Wednesday, August 17, 2005

stress stress stress!!!!

Ok, remember how I said, when I was in colorado, that I "couldn't wait to return to my normal life"? WHAT WAS I THINKING?!?!?!

I met my teacher last Monday. We started working on putting our classroom together. I'm really excited about the school year with her. She seems really really super nice.

However, Fazoli's is just becoming more and more stressful. I got my schedule yesterday and (go figure) they scheduled me for the days I asked off this week. I tried and tried today to get ahold of the general manager, so I could straighten the situation out, but I couldn't. So I called them tonight and told them that, I won't be coming in tomorrow, and I won't be coming in again until I have an opportunity to speak with the general manager.
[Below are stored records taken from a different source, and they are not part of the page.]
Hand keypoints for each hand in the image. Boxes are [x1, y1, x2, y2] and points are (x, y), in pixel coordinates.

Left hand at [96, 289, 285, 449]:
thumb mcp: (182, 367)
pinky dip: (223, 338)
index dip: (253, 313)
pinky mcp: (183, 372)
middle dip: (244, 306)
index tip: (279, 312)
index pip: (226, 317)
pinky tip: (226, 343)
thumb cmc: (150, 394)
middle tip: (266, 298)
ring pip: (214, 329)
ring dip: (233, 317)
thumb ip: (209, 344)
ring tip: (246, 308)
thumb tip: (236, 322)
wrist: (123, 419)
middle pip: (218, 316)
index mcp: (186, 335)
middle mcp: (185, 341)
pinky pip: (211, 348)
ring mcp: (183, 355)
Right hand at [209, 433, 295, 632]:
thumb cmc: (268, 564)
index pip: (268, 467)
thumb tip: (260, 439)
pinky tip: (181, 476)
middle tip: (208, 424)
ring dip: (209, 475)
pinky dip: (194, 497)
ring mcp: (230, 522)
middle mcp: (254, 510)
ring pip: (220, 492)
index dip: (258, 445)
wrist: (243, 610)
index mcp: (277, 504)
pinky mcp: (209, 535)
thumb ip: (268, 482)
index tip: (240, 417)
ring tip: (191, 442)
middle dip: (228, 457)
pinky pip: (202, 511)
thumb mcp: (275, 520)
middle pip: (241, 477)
Which, who knows when that will be, because staff meetings start tomorrow morning.

I keep wondering if I can get a job at Walmart or Price Chopper or some place like that, working only weekends. Except, I'm afraid that starting a new job would require a week of training or something like that, possibly during the day. Ahhhhh... life shouldn't be this difficult.

Wednesday, August 03, 2005

appreciate your prayers

I'm in colorado right now, in the midst of the proceedings for my grandma. Viewing was today, public funeral and private burial will be tomorrow. So far everything seems ok, though it is definitely a bit of a "family overload". I appreciate the family, though, so I'm trying to just roll with the punches as best as I can.

I won't lie - I'm looking forward to getting everything over with and returning to my "normal" life, as normal as normal can be.

Pray for everyone right now. This is all kind of hard on my family, especially my grandfather. And, especially, pray for my grandfather. My grandma was a Christian but my grandfather still is not. Hopefully this experience will be what it takes to lead him to Jesus.